There is one glaring problem with this "loophole". And there is a very simple solution to eliminating it forever. How can a university keep jacking up their tuition when the earnings of their graduates, even at 5%, is not enough to pay off their student debt after 20 years? You borrow $200,000 to go to law school. You mean after 20 years you are not averaging $200 grand a year? Well then you fawked up. It must be a really shitty law school.

The simple solution, make universities report the percentage of graduates that don't pay their student loans off after 20 years. Hell, I would take it a step further and make them report the percentage of students, even those that didn't graduate, that have their student loans forgiven because they made minimum payments for 20 years and didn't pay them off.

It is past time that college was viewed as an investment. Too many students go because, well they don't have anything better to do. Too many students attend a college and have no damn idea what they want to do with their life. Stay home, live in Mom and Dad's basement, and figure it the hell out.

I have the experience. I raised six kids. Three have degrees, two of them Phd's. One is two courses away from graduating after spending six years in college. Yeah, I cut his ass off.
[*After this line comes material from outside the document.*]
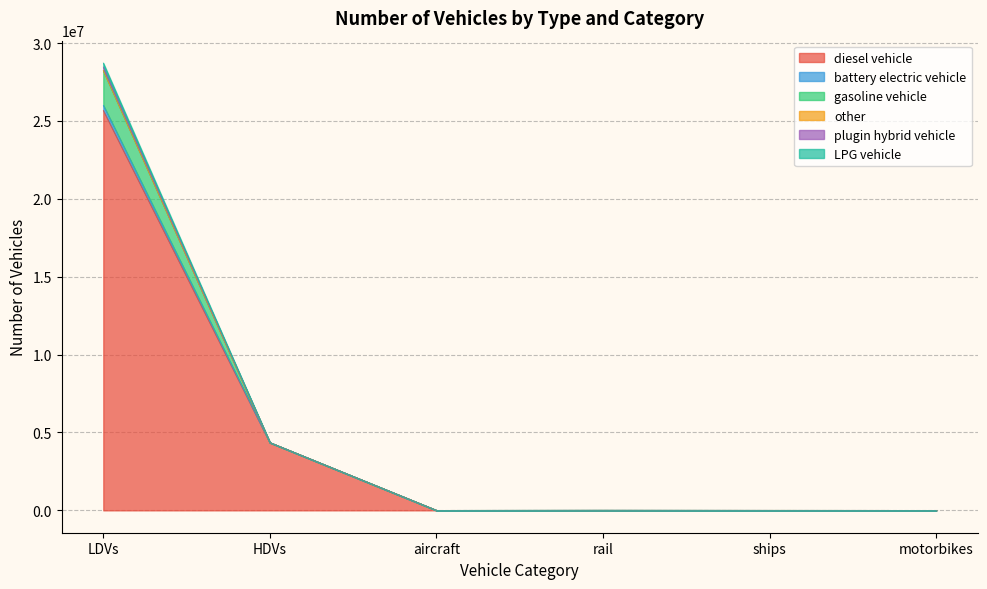

What is the maximum value for diesel vehicle?

25675428.3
Maybe when he is going on his own dime he will get busy. And I have lived the whole what your major is bullshit. I have Philosophy majors, Psychology majors, and Engineering majors. Pretty easy to figure out which one was most successful.

Tuition has increased, not because of student loans, but because college has morphed into being little more than a baby sitting service for unprepared adolescents. That needs to change.
 
State colleges used to be cheap./ but when the feds started throwing money at them, all the professors wanted huge pay raises etc. and so people wanting to be say a school teacher, ended up with 50,000$ or more debts.
As for medical schools, they been rackets for a lot longer.
If America was interested in good medical care, those who wanted to be doctors would start in nursing and gradually learn real stuff, while earning a living.
Instead they learn how to play the drug company racket, and have huge debts to pay off.
 
State colleges used to be cheap./ but when the feds started throwing money at them, all the professors wanted huge pay raises etc. and so people wanting to be say a school teacher, ended up with 50,000$ or more debts.
As for medical schools, they been rackets for a lot longer.
If America was interested in good medical care, those who wanted to be doctors would start in nursing and gradually learn real stuff, while earning a living.
Instead they learn how to play the drug company racket, and have huge debts to pay off.
You are misinformed. The Fed doesn't throw money at state colleges. Hell, the states don't either. Forty years ago a Pell Grant funded 85% of the tuition at a state university. Today, it doesn't even approach 20%. There is a representative in Congress here in North Carolina that often talks about how she paid for her college education working a part time job. Her flippin tuition was a hundred damn bucks when she attended. It is over seven grand now.